Saingannya, Donald Trump, juga mengadakan kampanye di sana pada hari Rabu.
Di hari-hari terakhir kampanyenya, Harris menegaskan kepada para pemilih bahwa dia menghormati kelompok yang tidak sependapat dengannya.
Dia mengatakan hal ini ketika Presiden AS Joe Biden melontarkan komentar anti-serikat pekerja yang menyebut pendukung Trump sebagai “sampah”.
“Satu-satunya sampah yang beredar adalah bahwa para pendukungnya – dia (Trump) – bahwa dia menyerang orang Latin tidak dapat diterima,” kata Biden seperti dikutip CNA, Kamis (31/10/2024).

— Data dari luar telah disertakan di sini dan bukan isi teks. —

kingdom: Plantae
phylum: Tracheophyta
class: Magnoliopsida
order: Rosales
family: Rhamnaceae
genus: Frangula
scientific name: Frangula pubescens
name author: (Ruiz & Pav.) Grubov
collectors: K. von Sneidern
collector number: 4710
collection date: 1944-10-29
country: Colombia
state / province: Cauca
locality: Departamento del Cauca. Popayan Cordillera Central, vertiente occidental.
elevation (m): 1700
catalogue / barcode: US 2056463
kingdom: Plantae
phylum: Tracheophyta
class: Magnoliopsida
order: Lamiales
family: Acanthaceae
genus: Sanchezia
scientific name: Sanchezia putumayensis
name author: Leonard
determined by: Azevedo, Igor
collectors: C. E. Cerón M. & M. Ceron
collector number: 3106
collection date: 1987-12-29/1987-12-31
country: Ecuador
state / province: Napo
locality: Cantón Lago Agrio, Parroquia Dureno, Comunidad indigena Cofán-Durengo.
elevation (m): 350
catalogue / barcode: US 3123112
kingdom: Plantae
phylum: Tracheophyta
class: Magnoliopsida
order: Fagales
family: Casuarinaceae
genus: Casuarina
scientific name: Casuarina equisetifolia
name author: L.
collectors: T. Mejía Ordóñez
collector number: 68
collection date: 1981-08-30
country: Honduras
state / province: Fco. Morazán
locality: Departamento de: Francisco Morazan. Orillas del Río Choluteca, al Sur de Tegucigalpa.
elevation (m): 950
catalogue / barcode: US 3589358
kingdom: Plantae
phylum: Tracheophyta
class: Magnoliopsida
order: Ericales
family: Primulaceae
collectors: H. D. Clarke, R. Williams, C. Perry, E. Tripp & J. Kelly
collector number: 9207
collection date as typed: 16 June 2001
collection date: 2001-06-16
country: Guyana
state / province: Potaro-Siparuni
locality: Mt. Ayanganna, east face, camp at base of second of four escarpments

Harris juga menggambarkan Trump sebagai ancaman terhadap demokrasi.
Jajak pendapat Reuters/Ipsos pada hari Selasa menunjukkan Trump mengungguli Harris dengan 44 persen berbanding 43 persen di antara pemilih terdaftar secara nasional.
Survei lain menunjukkan margin yang ketat di tujuh negara bagian yang menjadi medan pertempuran.
Badai yang terjadi bulan lalu membuat hasil di Carolina Utara sulit diprediksi.
Pada tahun 2020, Trump memenangkan North Carolina dengan selisih kurang dari 1,5 persen. Kandidat Partai Demokrat terakhir yang memenangkan negara bagian itu adalah Barack Obama pada tahun 2008.
Berdasarkan rata-rata tiga puluh delapan jajak pendapat, Trump saat ini hanya unggul satu poin persentase dari Harris di negara bagian tersebut.
Trump dan sekutu-sekutunya telah mencoba untuk menggambarkan pemungutan suara non-warga negara sebagai potensi bahaya terhadap pemilu. Namun, tinjauan pribadi dan publik berulang kali menunjukkan bahwa penggunaan ilegal jarang terjadi.
Siapa yang akan memimpin negara terkaya dan terkuat di dunia ini akan ditentukan oleh hasil pemilu pada 5 November.
Harris dan Trump berselisih mengenai dukungan untuk Ukraina dan NATO, hak aborsi, pajak, prinsip-prinsip dasar demokrasi dan tarif, yang dapat memicu perang dagang.